Aim of the exercise → Return the entries below exactly as they appear, starting at the line containing "What Y value" and continuing through the end of the entries, both ends included. Leave out the pictures.

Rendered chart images
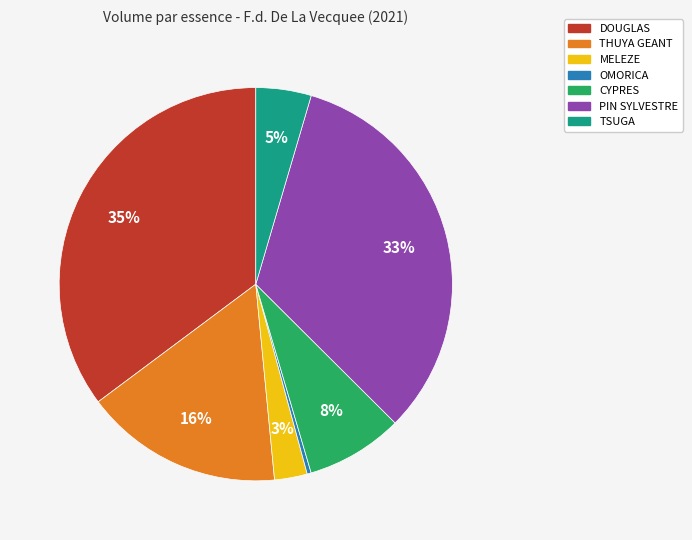

How many slices are in this pie chart?

7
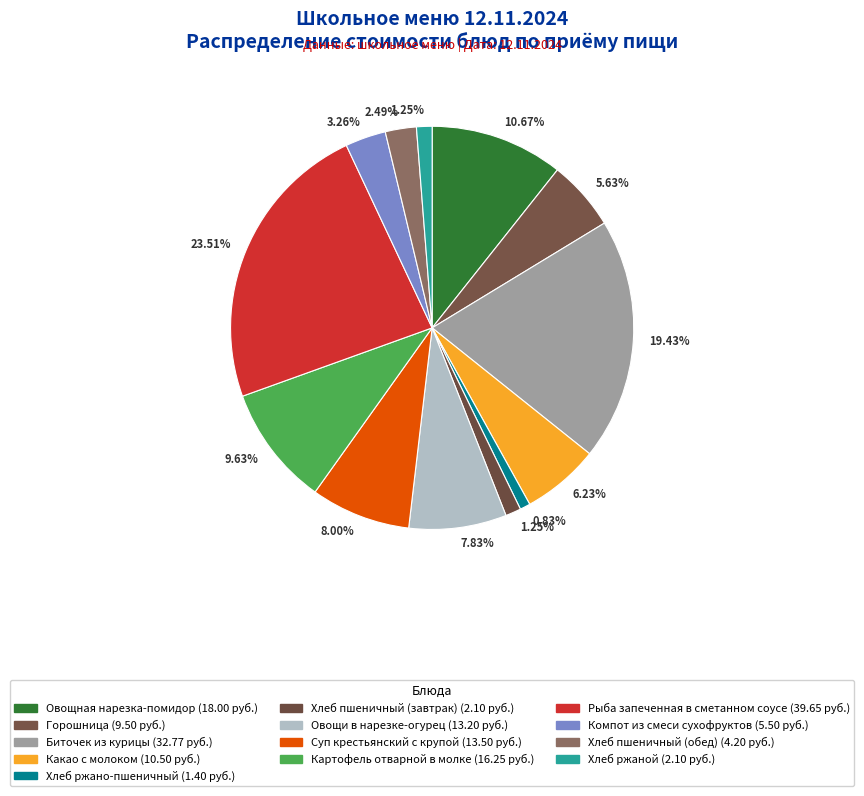

How many slices are in this pie chart?

13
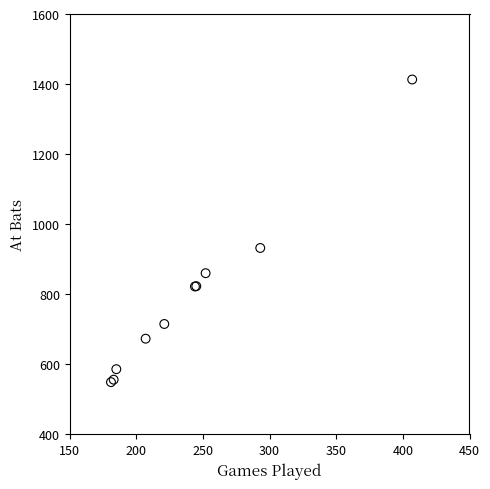

What Y value in the scatter plot is closest to 981?

932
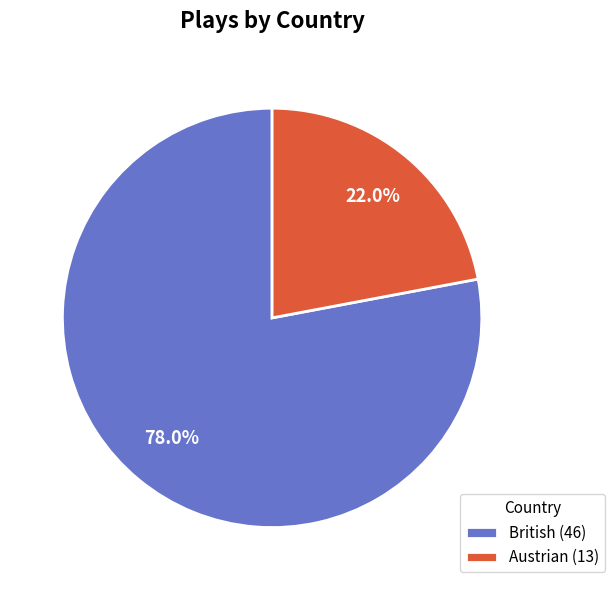

What percentage is the British slice, to the nearest percent?

78%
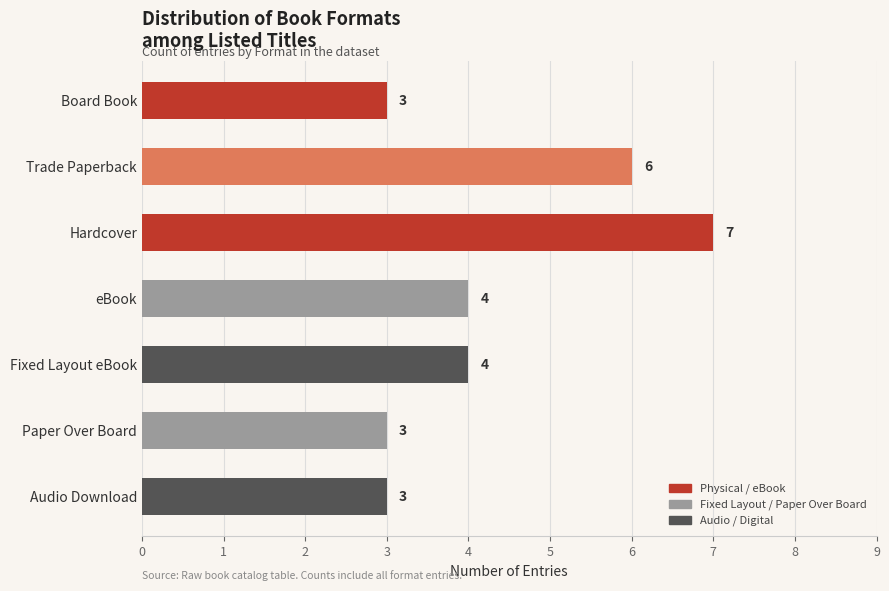

How many series are shown in this chart?

1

Solution to the problem →
What Y value in the scatter plot is closest to 981?

932

What percentage is the British slice, to the nearest percent?

78%

How many series are shown in this chart?

1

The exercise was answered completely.